Updated by Earlopain (Earlopain _) about 8 hours ago
ยท Edited
In prism, that whole check fits in about 130 lines: https://github.com/ruby/prism/blob/2ecd49dfeea1d0b00c3af609be82dd488d25c7f3/src/prism.c#L1027-L1166. Looking at that function, probably it would not be very difficult for prism to support this new behaviour.
Not so much complexity, but the runtime cost is there of course (I haven't measured it, I just know it's not zero).
I do believe this check has value. Consider return 1 and 2, which it currently rejects and also highlights that because of and precedence this basically becomes (return 1) and 2. That said, the cases here are certainly contrived.

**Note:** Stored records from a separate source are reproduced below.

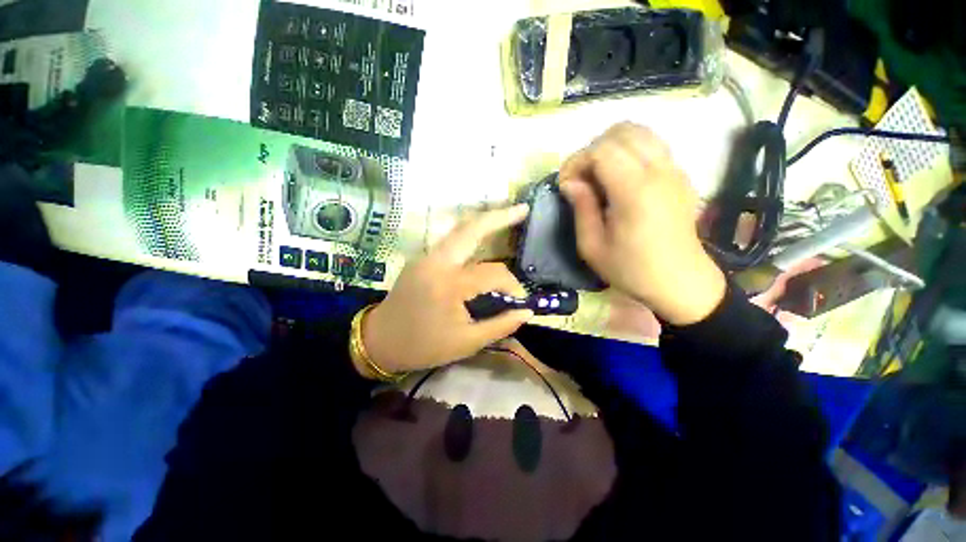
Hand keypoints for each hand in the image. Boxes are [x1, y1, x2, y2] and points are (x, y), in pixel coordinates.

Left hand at [362, 205, 533, 373]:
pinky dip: (471, 233)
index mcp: (449, 285)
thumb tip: (526, 312)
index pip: (493, 274)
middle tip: (523, 209)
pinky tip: (483, 236)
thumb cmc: (423, 346)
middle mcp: (437, 262)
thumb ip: (500, 325)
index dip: (513, 285)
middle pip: (472, 228)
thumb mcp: (466, 343)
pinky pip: (451, 240)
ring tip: (508, 215)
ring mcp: (427, 256)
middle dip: (500, 217)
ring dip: (485, 221)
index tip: (520, 301)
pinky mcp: (422, 258)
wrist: (380, 340)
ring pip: (460, 229)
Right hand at [558, 122, 725, 324]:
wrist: (680, 282)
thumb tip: (570, 183)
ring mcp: (674, 170)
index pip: (602, 150)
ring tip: (599, 175)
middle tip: (581, 178)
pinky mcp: (680, 176)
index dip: (577, 161)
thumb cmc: (631, 269)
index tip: (566, 185)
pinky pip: (653, 146)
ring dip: (612, 146)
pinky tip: (621, 179)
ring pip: (641, 132)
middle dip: (592, 150)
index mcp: (635, 191)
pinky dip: (630, 152)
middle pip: (622, 132)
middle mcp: (659, 172)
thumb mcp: (592, 246)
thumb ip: (581, 208)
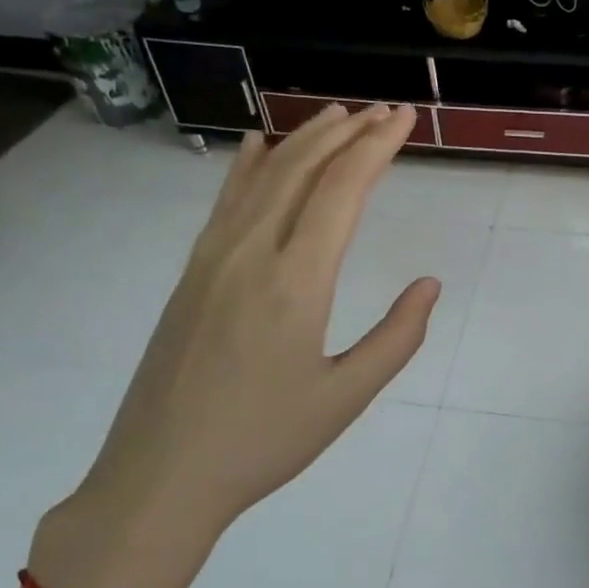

Updated by mame (Yusuke Endoh) about 7 hours ago
Eregon (Benoit Daloze) wrote in #note-1:
This check is getting more and more complicated and I wonder of the value of having it.
IMO, the current is indeed complicated because it is inconsistent. I think the new behavior is consistent and thus simpler. At least it's explainable. I am a bit concerned about compatibility, though.
Earlopain (Earlopain _) wrote in #note-3:
In prism, that whole check fits in about 130 lines
As an aside, I noticed this inconsistency when Coverity Scan, a static analyzer for C, pointed out that the following branch in Prism was dead code:
https://github.com/ruby/prism/blob/2ecd49dfeea1d0b00c3af609be82dd488d25c7f3/src/prism.c#L1075-L1077
At line 1067, void_node = vn is executed (and vn is guaranteed to be non-NULL on the line above), so it's impossible for void_node to be NULL at line 1075. Thus, it is indeed dead code.
To remove the dead code, I started writing some test codes, and found these various inconsistencies. Incidentally, it wasn't a bug in Prism, but rather the result of perfectly replicating the inconsistent behavior in parse.y.